If a party fails to appear and a representative appears, there may be the same adverse consequences in the form of abandonment without consideration or proceedings in absentia.
A representative of a legal entity, organization or government body may file a petition to consider the case in the absence of the representative. As a rule, the court does not raise questions regarding such statements.
How to file a claim in court
You can submit an application in paper form: personally bring it to the office of the court you need or send it there by letter with a list of the contents and a receipt.
The second option is to electronically submit a claim through the State Automated System “Justice”. To log in, use your username and password from Gosuslug.
Most district courts accept electronic applications, but magistrate judges do not always have this opportunity. Therefore, it is better to clarify in advance in what form you will be able to file a claim in your specific court.
Lada Gorelik
Bottom line
The key to successfully filing an application is to comply with legal requirements. Briefly about the main points to remember:
- The most common courts are the magistrates’ court and the district court; they are provided for in Articles 23 and 24 of the Code of Civil Procedure.

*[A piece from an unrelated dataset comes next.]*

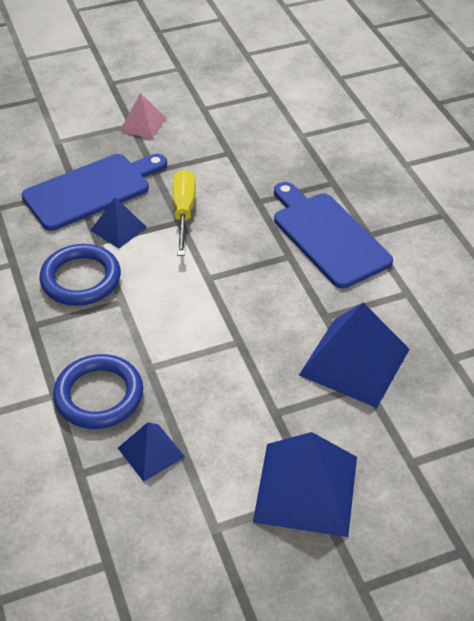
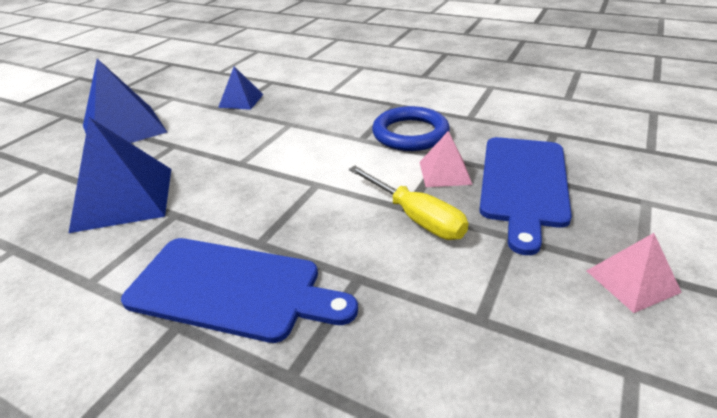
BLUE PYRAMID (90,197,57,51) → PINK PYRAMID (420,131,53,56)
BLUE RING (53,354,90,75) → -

- When writing a claim, a citizen must be guided by Article 131 of the Code of Civil Procedure.
- Before filing a claim, you must pay a fee.
- The plaintiff, at his choice, sends an application by e-mail, submits it in the usual way through the office, or sends the document by mail.

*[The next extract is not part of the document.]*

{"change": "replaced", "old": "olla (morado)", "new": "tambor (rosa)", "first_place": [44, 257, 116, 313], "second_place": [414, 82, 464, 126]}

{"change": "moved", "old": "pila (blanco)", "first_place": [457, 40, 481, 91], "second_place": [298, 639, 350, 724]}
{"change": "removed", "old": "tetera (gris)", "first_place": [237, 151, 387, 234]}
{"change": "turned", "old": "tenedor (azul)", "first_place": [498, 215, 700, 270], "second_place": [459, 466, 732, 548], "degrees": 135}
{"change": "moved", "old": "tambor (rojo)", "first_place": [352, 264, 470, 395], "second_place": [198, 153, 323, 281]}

Following the above information, the plaintiff can independently prepare a claim document and correctly determine the court to consider the case.
What will the state duty be?
Some claims are exempt from state fees. Among them, for example:
- Salary collection.
- Compensation for damage caused by a crime.

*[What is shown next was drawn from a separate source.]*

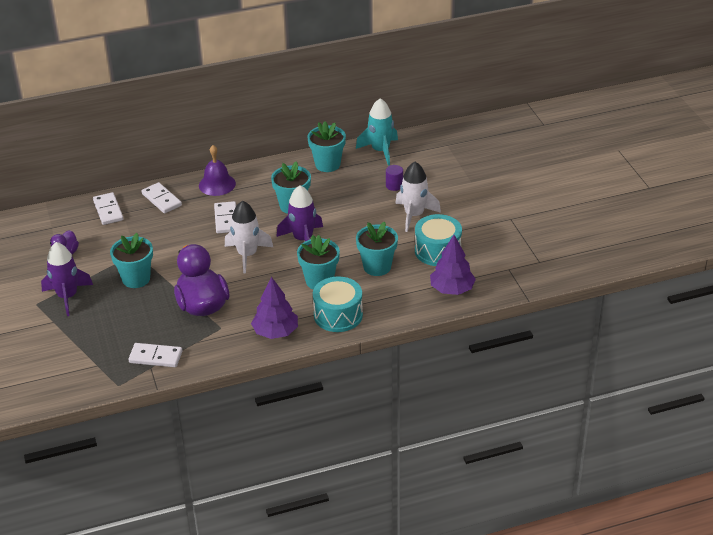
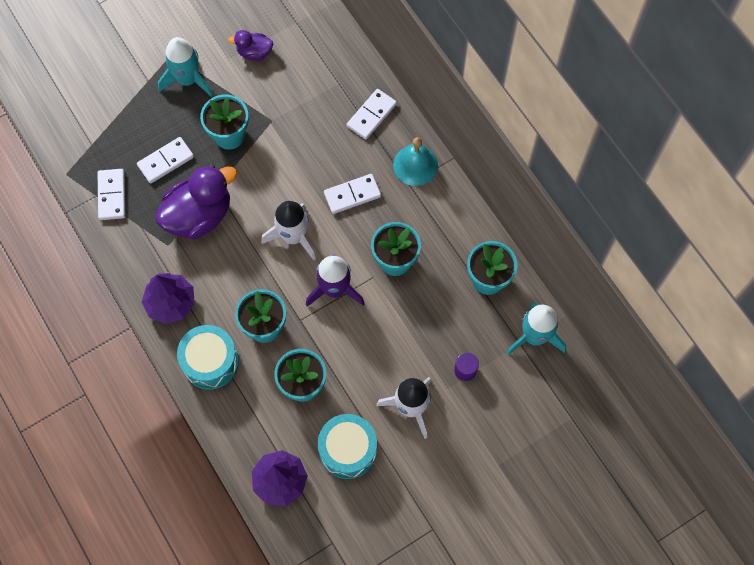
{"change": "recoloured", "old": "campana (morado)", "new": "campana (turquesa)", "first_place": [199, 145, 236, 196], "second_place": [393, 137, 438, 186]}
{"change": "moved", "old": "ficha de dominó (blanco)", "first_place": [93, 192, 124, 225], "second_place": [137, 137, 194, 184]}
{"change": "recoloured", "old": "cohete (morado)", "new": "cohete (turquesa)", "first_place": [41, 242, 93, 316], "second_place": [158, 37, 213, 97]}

- Protection of the rights and legitimate interests of the child.
- Consumer rights Protection.
The full list can be found in the Tax Code of the Tax Code of the Russian Federation, Article 333.36. Benefits when appealing to the Supreme Court of the Russian Federation, courts of general jurisdiction, and magistrates.
For claims of a non-property nature, the amount of the state duty is fixed and depends on the Tax Code of the Russian Federation Article 333.19. The amount of state duty for cases considered by the Supreme Court of the Russian Federation, courts of general jurisdiction, justices of the peace, depending on the subject of the dispute. For example, for a claim for divorce you will have to pay 600 rubles.
For a property claim subject to assessment, the amount of the state duty varies depending on the value of the claim:
- Up to 20,000 rubles - 4% of the claim price, but not less than 400 rubles.
- From 20,001 rubles to 100,000 rubles - 800 rubles plus 3% of the amount exceeding 20,000 rubles.
- From 100,001 rubles to 200,000 rubles - 3,200 rubles plus 2% of the amount exceeding 100,000 rubles.
- From 200,001 rubles to 1,000,000 rubles - 5,200 rubles plus 1% of the amount exceeding 200,000 rubles.
- Over 1 million rubles - 13,200 rubles plus 0.5% of the amount exceeding 1,000,000 rubles, but not more than 60,000 rubles.
Details for paying the state fee can be found on the website of the court of your choice. There is usually a calculator with which you can calculate the exact amount of the required contribution.